[Dataset excerpt]

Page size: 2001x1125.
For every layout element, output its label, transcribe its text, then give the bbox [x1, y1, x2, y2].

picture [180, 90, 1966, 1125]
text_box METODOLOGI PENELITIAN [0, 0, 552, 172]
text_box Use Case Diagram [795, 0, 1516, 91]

* **WHAT IS REQUIRED**
Rewrite the records above with "layout element" changed to "page region" and all other text left as is.

* **CORRECT OUTPUT**
Page size: 2001x1125.
For every page region, output its label, transcribe its text, then give the bbox [x1, y1, x2, y2].

picture [180, 90, 1966, 1125]
text_box METODOLOGI PENELITIAN [0, 0, 552, 172]
text_box Use Case Diagram [795, 0, 1516, 91]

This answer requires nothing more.